The folks on strike in our newsroom undoubtedly see me as the enemy, and I would like to say that I am taking the stand as the last line of defence for Canadian journalism. Given the changes in our landscape, we cannot afford to sign contracts we can't live up to.
We've been very lucky at The Chronicle Herald. There is a shortage of employment for journalists in the country, and we've been able to hire great young, talented journalists to fill the void. Nobody wants to bring our journalists back more than I do, but there are certain financial agreements that I can't enter into, with the uncertainty.

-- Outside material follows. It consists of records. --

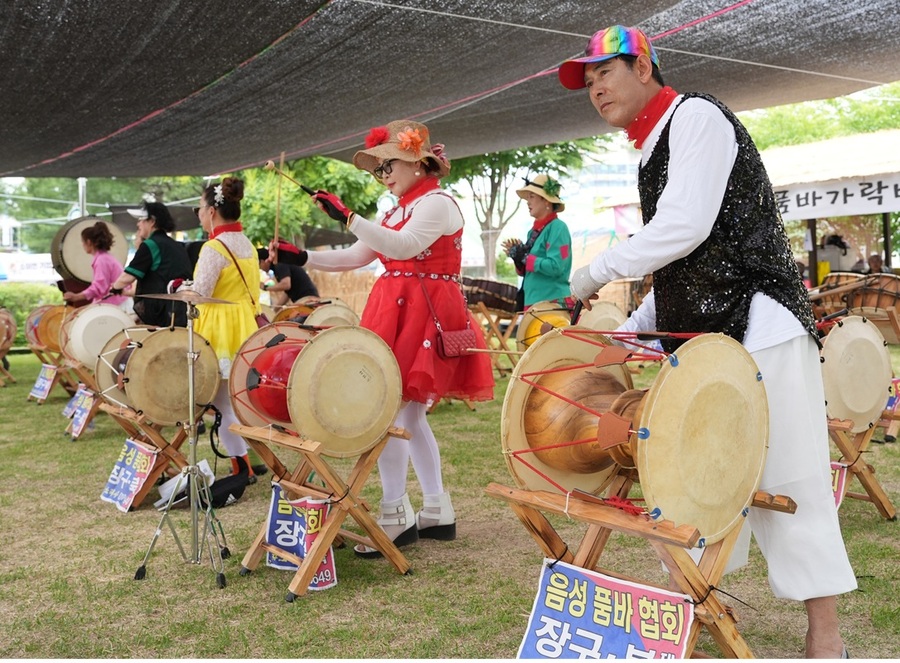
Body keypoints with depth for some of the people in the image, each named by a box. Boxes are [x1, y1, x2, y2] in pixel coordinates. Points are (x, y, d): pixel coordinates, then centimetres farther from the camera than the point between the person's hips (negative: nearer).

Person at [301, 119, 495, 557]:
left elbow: (403, 247, -27)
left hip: (421, 318, -10)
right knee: (409, 415, 11)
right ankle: (437, 512, 20)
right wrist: (303, 258, 4)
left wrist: (349, 218, -33)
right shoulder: (398, 211, 19)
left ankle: (395, 516, -6)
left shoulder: (437, 202, -9)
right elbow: (354, 258, 16)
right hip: (396, 315, 10)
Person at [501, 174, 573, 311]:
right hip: (532, 302, 9)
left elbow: (555, 267, -20)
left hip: (553, 303, -8)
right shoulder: (533, 231, 15)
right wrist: (518, 258, 2)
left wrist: (525, 258, -14)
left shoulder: (558, 228, -9)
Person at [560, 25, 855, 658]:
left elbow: (686, 227, -19)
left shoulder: (696, 115, -6)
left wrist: (596, 273, -9)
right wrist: (631, 331, 14)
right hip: (698, 337, 9)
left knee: (786, 480, -4)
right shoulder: (653, 153, 20)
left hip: (758, 326, -9)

Believe me when I tell you that our newsroom at 120-strong is much better than a newsroom at 30, but 30 is all we can afford today. Also, the changes that are happening in the landscape that I tried to describe, in what was supposed to be a 10-minute presentation.... I think I would have addressed more journalistic issues in that than in the five-minute presentation that I had to edit on the fly, and without an editor I don't know that I did it justice.
I need to assure you that we are working hard to end this strike, but we are a business without any form of outside funding. We're a family-owned business and cannot rely on and go to the market for more money. That's the nature of it; we can't sign an agreement.
I'd love to bring people back. I thought I had a deal on November 4, to update you completely. We had worked for three weeks and we thought we had a deal, but it went sideways. We're working hard behind the scenes to try to end it.